Fracassi (CGIL): “Le proposte di Valditara sull’integrazione parlano di assimilazione”
“Le proposte annunciate dal ministro Giuseppe Valditara sull’integrazione degli studenti di origine straniera non parlano di integrazione, ma di assimilazione. La logica è quella dell’adeguamento forzato: chi arriva deve uniformarsi

“Le proposte annunciate dal ministro Giuseppe Valditara sull’integrazione degli studenti di origine straniera non parlano di integrazione, ma di assimilazione. La logica è quella dell’adeguamento forzato: chi arriva deve uniformarsi e cancellare pezzi della propria identità, sotto la minaccia della sanzione.
Così la segretaria generale della FLC CGIL, Gianna Fracassi. “La contrapposizione tra ’integrazione’ e ’inclusione’ evocata dal ministro è falsa e pericolosa. L’inclusione – spiega – non è un cedimento sui valori: è un principio pedagogico e costituzionale, la cifra stessa della scuola pubblica italiana. Una scuola che include non rinuncia ai propri valori, li mette in pratica”.

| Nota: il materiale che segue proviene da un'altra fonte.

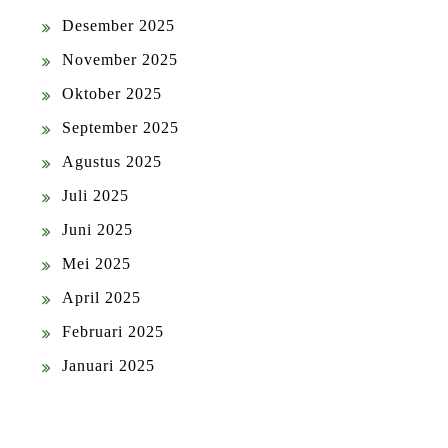
Desember 2025
November 2025
Oktober 2025
September 2025
Agustus 2025
Juli 2025
Juni 2025
Mei 2025
April 2025
Februari 2025
Januari 2025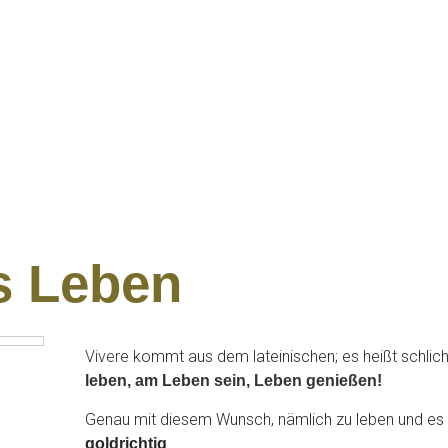
s Leben
Vivere
kommt aus dem lateinischen; es heißt schlich
leben, am Leben sein, Leben genießen!
Genau mit diesem Wunsch, nämlich zu leben und es b
.
goldrichtig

Sulla volontà, quindi, del ministro di presentare un emendamento al dl sicurezza per vietare il burqa a scuola: “Preoccupa – spiega Fracassi – la cornice securitaria e punitiva del ragionamento: il divieto del burqa infilato nel ddl Sicurezza, la minaccia di revocare il permesso di soggiorno ai genitori, il richiamo al decreto Caivano”.
E conclude: “C’è infine una contraddizione che il ministro non scioglie: la scuola riconosce ogni giorno questi ragazzi e queste ragazze come propri studenti, ma lo Stato nega loro la cittadinanza. Se sono nostri tra i banchi, lo sono anche davanti alla Repubblica: lo ius scholae è una questione di coerenza e di giustizia”.